Obama and his party of the American left (insert rimshot here)
- can't (or won't) manage to cap credit card interest rates...at 30 fucking persent;
- they can't/won't legislate a profit-free single payer health insurance system, even as thousands die every day for lack of such a thing;
- they can't/won't effectively cap CEO salaries,
- or legally (re)open the labor market to any reasonable chance for widespread labor-union regeneration;
- won't staunch a foreclosure crisis with "right to rent" legislation (see Dean Baker), and
- won't address a campaign financing system that cripples our democracy (reforms which the president once upon a time championed as a candidate, then dropped like a bad habit).
(a)would offer desperately needed work to a nation on it's knees with underutilized capacity and joblessness,
(b) would offer a glowing example to the rest of the world in a moment of existential ecological threat not a little spearheaded by ourselves and our Anglo antecedents, and
(c) would offer brand spanking new SUSTAINABLE public infrastructures on which to build generations-worth of follow-on prosperity.
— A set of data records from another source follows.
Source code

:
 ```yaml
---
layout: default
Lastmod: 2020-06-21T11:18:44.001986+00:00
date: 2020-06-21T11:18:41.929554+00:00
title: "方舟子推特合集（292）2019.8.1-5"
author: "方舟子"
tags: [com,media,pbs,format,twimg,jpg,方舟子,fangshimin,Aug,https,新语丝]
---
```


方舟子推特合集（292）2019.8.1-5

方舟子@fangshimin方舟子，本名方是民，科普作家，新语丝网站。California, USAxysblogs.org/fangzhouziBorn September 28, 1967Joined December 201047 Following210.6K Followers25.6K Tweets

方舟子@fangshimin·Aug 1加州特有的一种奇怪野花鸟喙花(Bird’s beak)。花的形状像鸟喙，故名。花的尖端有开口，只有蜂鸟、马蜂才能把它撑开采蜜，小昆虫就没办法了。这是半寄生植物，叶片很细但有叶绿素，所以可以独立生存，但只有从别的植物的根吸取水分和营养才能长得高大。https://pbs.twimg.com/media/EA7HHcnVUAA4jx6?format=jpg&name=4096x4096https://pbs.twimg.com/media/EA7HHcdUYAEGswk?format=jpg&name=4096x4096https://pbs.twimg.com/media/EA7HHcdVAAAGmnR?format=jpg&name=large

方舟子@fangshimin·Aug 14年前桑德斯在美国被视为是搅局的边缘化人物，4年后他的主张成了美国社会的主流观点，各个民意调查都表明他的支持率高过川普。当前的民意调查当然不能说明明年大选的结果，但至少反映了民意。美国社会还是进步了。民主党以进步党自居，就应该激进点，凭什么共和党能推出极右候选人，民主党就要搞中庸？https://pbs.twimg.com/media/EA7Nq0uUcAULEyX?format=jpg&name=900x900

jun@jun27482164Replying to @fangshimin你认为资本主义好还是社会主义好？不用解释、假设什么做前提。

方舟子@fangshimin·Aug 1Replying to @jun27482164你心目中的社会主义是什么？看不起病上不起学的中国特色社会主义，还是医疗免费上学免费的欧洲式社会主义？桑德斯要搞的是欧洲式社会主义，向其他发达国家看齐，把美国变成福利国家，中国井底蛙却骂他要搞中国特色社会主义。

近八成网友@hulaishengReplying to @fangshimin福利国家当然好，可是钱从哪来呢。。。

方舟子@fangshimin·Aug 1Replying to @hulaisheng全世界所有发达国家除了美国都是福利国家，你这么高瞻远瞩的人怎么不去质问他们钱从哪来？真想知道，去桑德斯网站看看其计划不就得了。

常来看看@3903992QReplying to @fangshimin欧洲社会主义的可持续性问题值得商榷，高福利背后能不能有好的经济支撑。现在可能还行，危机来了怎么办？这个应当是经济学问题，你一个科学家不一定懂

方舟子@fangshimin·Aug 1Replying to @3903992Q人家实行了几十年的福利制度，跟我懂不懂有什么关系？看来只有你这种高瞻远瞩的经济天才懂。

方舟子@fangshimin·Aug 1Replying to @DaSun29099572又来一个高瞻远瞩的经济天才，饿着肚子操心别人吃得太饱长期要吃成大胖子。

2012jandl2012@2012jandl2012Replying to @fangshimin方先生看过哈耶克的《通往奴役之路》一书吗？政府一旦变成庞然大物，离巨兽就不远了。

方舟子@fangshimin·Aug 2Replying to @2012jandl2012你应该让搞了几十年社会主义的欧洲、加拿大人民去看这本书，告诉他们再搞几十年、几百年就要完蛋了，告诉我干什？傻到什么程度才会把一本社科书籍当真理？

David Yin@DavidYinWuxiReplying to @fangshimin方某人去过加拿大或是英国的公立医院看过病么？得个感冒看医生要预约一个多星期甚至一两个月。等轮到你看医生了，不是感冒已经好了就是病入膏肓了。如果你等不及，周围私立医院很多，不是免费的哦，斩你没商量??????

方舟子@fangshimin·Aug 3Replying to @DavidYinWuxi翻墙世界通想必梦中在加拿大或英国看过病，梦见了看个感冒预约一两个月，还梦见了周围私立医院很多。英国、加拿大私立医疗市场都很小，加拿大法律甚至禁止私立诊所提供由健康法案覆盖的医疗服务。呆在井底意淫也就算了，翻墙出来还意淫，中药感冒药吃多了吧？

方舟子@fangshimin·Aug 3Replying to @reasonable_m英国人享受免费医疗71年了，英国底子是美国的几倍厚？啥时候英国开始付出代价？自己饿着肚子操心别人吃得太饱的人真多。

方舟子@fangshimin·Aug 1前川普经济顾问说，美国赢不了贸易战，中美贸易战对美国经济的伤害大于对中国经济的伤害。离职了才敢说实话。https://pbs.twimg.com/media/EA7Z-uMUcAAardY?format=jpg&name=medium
From a certain point of view, one can see the difficulties faced by the President and his Congress. Beset by Blue Dogs, an inherently conservative and incrementalist Constitution, a volatile undercurrent of demagogued, angry and well-armed rightist populism, a very unhelpful media environment, and a very well-institutionalized corporate sector long accustomed to calling the shots whenever push comes to shove. I'm sure there's more--complications of federalism, a reactionary-dominated Supreme Court--but that's a pretty good start. On the other hand, this is a guy--and an insurgent party--who came to power with promises of reform and changemaking. I recently heard it said that Obama himself has been known to quote Frederick Douglass' dictum that 'power concedes nothing without a fight'...recognizing the need for a fight, then, one can only be bitterly disappointed that the blue team isn't bringing--it's impossible to imagine it's being brought by this crowd, in fact--to this fight the paradigm-shifting best, most compelling and most transformative agenda possible. So long as the market and it's corporations remain in the saddle, and so long as market thinking works a kind of 'fascism reigning in the heads' (Foucalt) of even (or especially) our most self-consciously 'progressive' elites, we're up shit's creek without a paddle. With a seriously wicked storm blowing in, to boot.